## [What you have to do]
Scan the entries for "Благотворительность". Every line that holds it is to be copied.

## [Records shown]
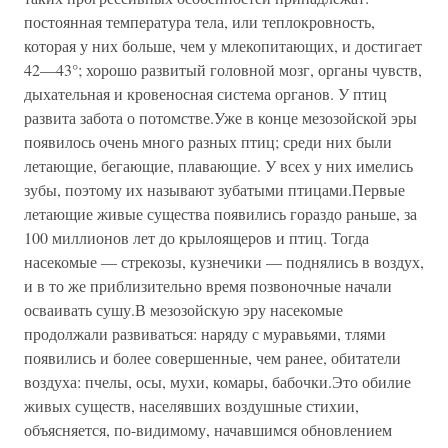
постоянная температура тела, или теплокровность,
которая у них больше, чем у млекопитающих, и достигает
42—43°; хорошо развитый головной мозг, органы чувств,
дыхательная и кровеносная система органов. У птиц
развита забота о потомстве.Уже в конце мезозойской эры
появилось очень много разных птиц; среди них были
летающие, бегающие, плавающие. У всех у них имелись
зубы, поэтому их называют зубатыми птицами.Первые
летающие живые существа появились гораздо раньше, за
100 миллионов лет до крылоящеров и птиц. Тогда
насекомые — стрекозы, кузнечики — поднялись в воздух,
и в то же приблизительно время позвоночные начали
осваивать сушу.В мезозойскую эру насекомые
продолжали развиваться: наряду с муравьями, тлями
появились и более совершенные, чем ранее, обитатели
воздуха: пчелы, осы, мухи, комары, бабочки.Это обилие
живых существ, населявших воздушные стихии,
объясняется, по-видимому, начавшимся обновлением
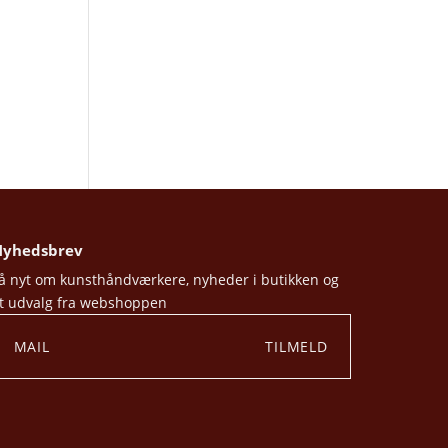
yhedsbrev
å nyt om kunsthåndværkere, nyheder i butikken og
t udvalg fra webshoppen
TILMELD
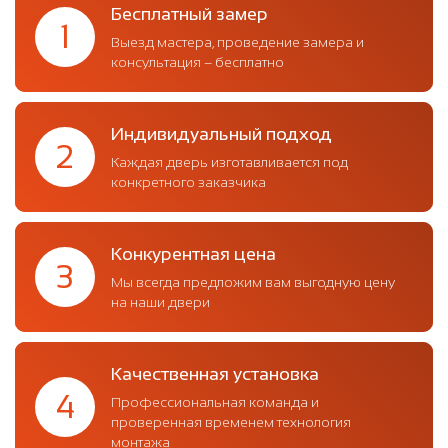
Бесплатный замер
1
Выезд мастера, проведение замера и
консультация – бесплатно
Индивидуальный подход
2
Каждая дверь изготавливается под
конкретного заказчика
Конкурентная цена
3
Мы всегда предложим вам выгодную цену
на наши двери
Качественная установка
4
Профессиональная команда и
проверенная временем технология
монтажа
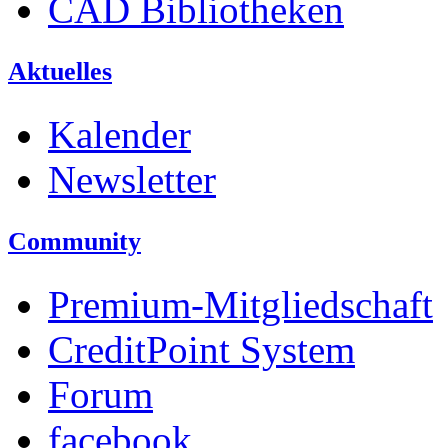
CAD Bibliotheken
Aktuelles
Kalender
Newsletter
Community
Premium-Mitgliedschaft
CreditPoint System
Forum
facebook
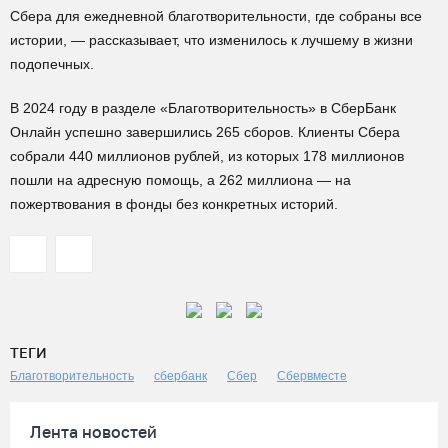
Сбера для ежедневной благотворительности, где собраны все
истории, — рассказывает, что изменилось к лучшему в жизни
подопечных.
В 2024 году в разделе «Благотворительность» в СберБанк
Онлайн успешно завершились 265 сборов. Клиенты Сбера
собрали 440 миллионов рублей, из которых 178 миллионов
пошли на адресную помощь, а 262 миллиона — на
пожертвования в фонды без конкретных историй.
ТЕГИ
Благотворительность
сбербанк
Сбер
Сбервместе
Лента новостей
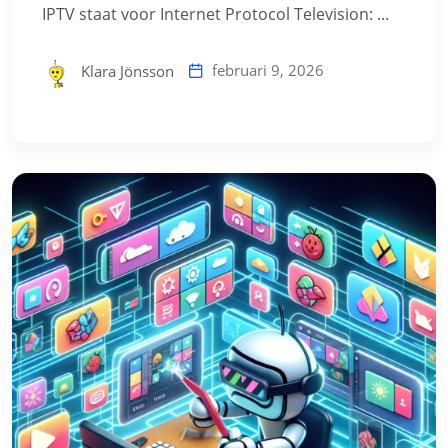
IPTV staat voor Internet Protocol Television: ...
februari 9, 2026
Klara Jönsson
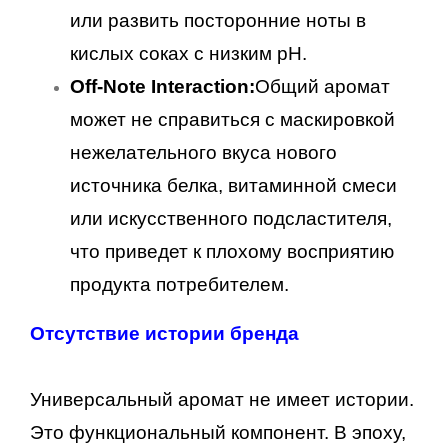
или развить посторонние ноты в
кислых соках с низким pH.
Off-Note Interaction:
Общий аромат
может не справиться с маскировкой
нежелательного вкуса нового
источника белка, витаминной смеси
или искусственного подсластителя,
что приведет к плохому восприятию
продукта потребителем.
Отсутствие истории бренда
Универсальный аромат не имеет истории.
Это функциональный компонент. В эпоху,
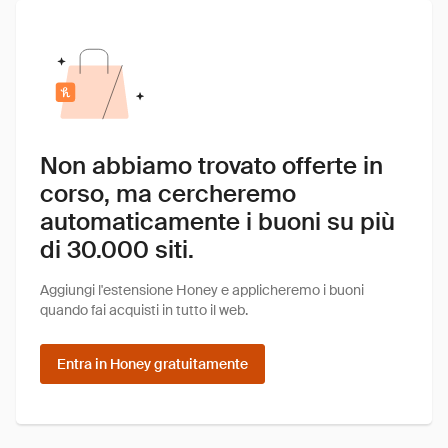
Non abbiamo trovato offerte in
corso, ma cercheremo
automaticamente i buoni su più
di 30.000 siti.
Aggiungi l'estensione Honey e applicheremo i buoni
quando fai acquisti in tutto il web.
Entra in Honey gratuitamente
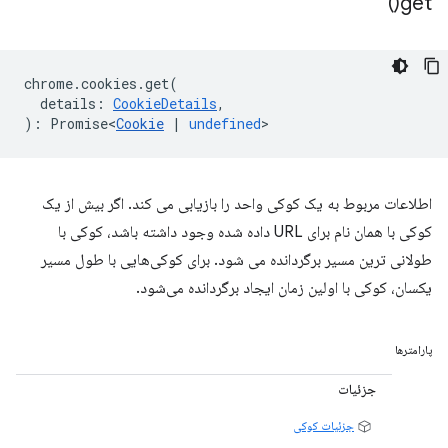
)
get(
chrome
.
cookies
.
get
(
details
:
CookieDetails
,
)
:
Promise<
Cookie
|
undefined
>
اطلاعات مربوط به یک کوکی واحد را بازیابی می کند. اگر بیش از یک
کوکی با همان نام برای URL داده شده وجود داشته باشد، کوکی با
طولانی ترین مسیر برگردانده می شود. برای کوکی‌هایی با طول مسیر
یکسان، کوکی با اولین زمان ایجاد برگردانده می‌شود.
پارامترها
جزئیات
جزئیات کوکی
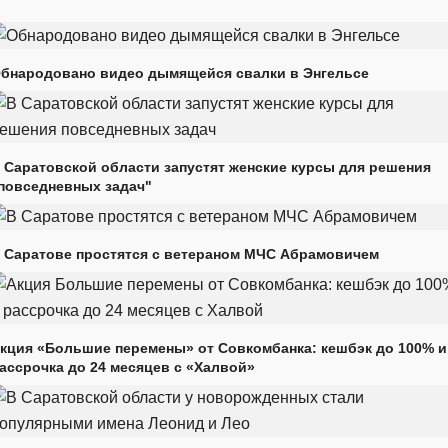
бнародовано видео дымящейся свалки в Энгельсе
 Саратовской области запустят женские курсы для решения
повседневных задач"
 Саратове простятся с ветераном МЧС Абрамовичем
кция «Большие перемены» от Совкомбанка: кешбэк до 100% и
ассрочка до 24 месяцев с «Халвой»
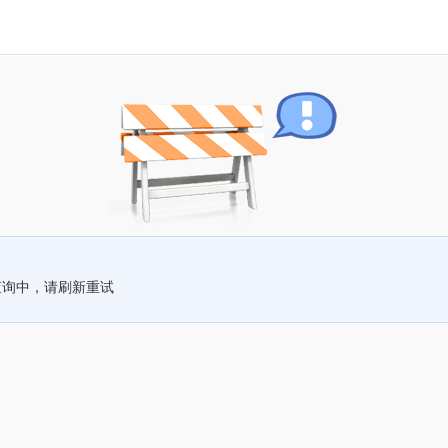
查询中，请刷新重试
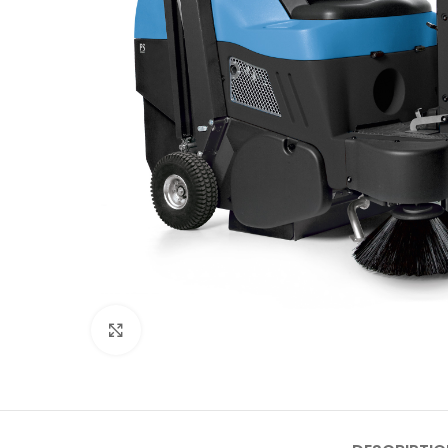
Click to enlarge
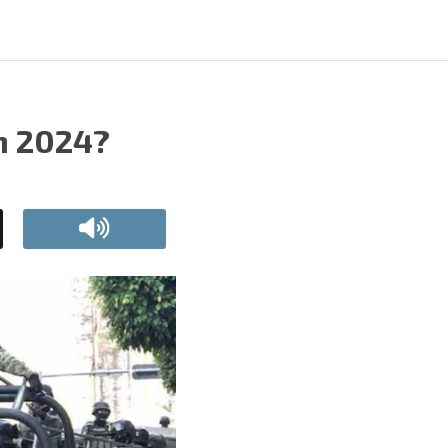
n 2024?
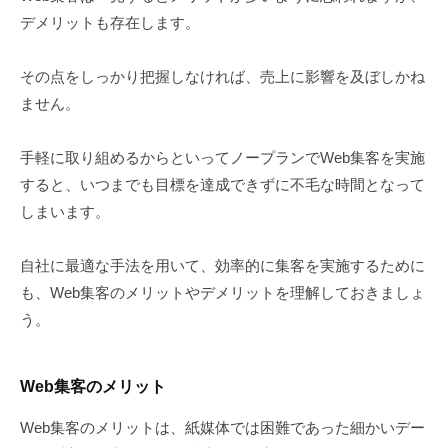
デメリットも存在します。
その点をしっかり把握しなければ、売上に影響を及ぼしかね
ません。
手軽に取り組めるからといってノープランでWeb集客を実施
すると、いつまでも目標を達成できずに不毛な時間となって
しまいます。
自社に最適な手法を用いて、効率的に集客を実施するために
も、Web集客のメリットやデメリットを理解しておきましょ
う。
Web集客のメリット
Web集客のメリットは、紙媒体では困難であった細かいデー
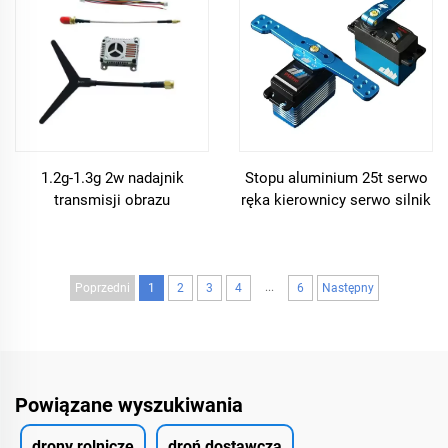
zamiennych do drona rc fpv
1.2g-1.3g 2w nadajnik
Stopu aluminium 25t serwo
transmisji obrazu
ręka kierownicy serwo silnik
25/2000mw regulowany fpv
dla 3D modeli odrzutowych
podróżny aparat vtx
samolotów do dostarczania
ładunku użytecznego drona
...
Poprzedni
1
2
3
4
6
Następny
Powiązane wyszukiwania
drony rolnicze
droń dostawcza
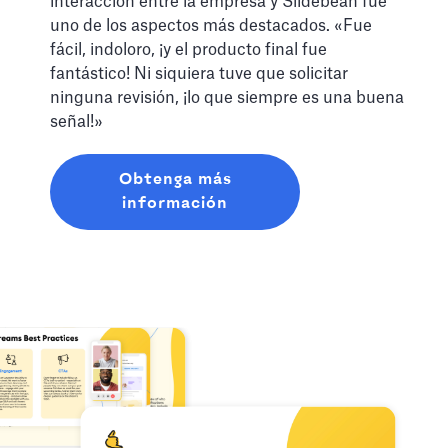
interacción entre la empresa y Slidebean fue
uno de los aspectos más destacados. «Fue
fácil, indoloro, ¡y el producto final fue
fantástico! Ni siquiera tuve que solicitar
ninguna revisión, ¡lo que siempre es una buena
señal!»
Obtenga más
información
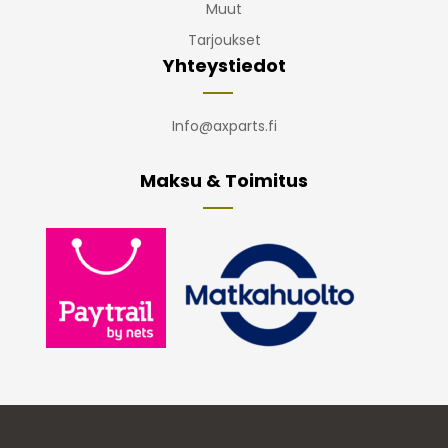
Muut
Tarjoukset
Yhteystiedot
Info@axparts.fi
Maksu & Toimitus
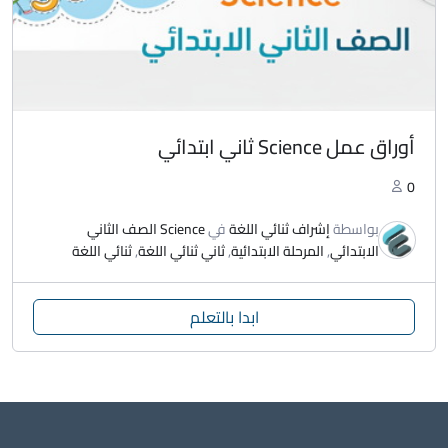
أوراق عمل Science ثاني ابتدائي
0
بواسطة
إشراف ثنائي اللغة
في
Science الصف الثاني
الابتدائي
,
المرحلة الابتدائية
,
ثاني ثنائي اللغة
,
ثنائي اللغة
ابدا بالتعلم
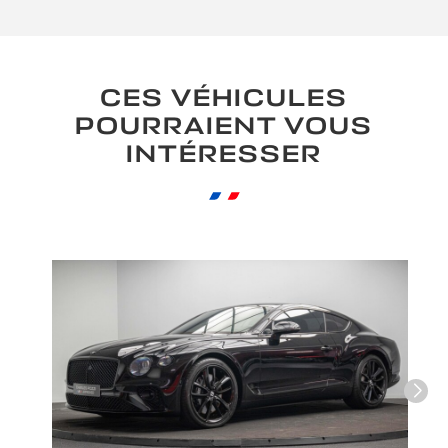
CES VÉHICULES
POURRAIENT VOUS
INTÉRESSER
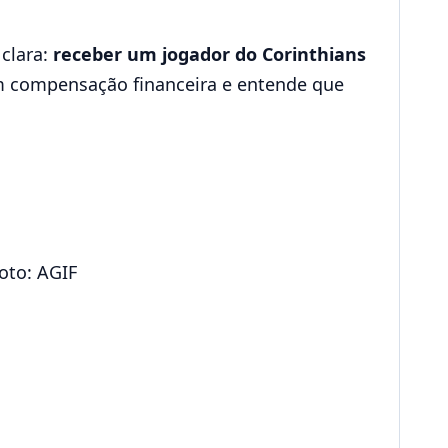
clara:
receber um jogador do Corinthians
om compensação financeira e entende que
oto: AGIF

## [Exercise response]
В 2024 году в разделе «Благотворительность» в СберБанк
Благотворительность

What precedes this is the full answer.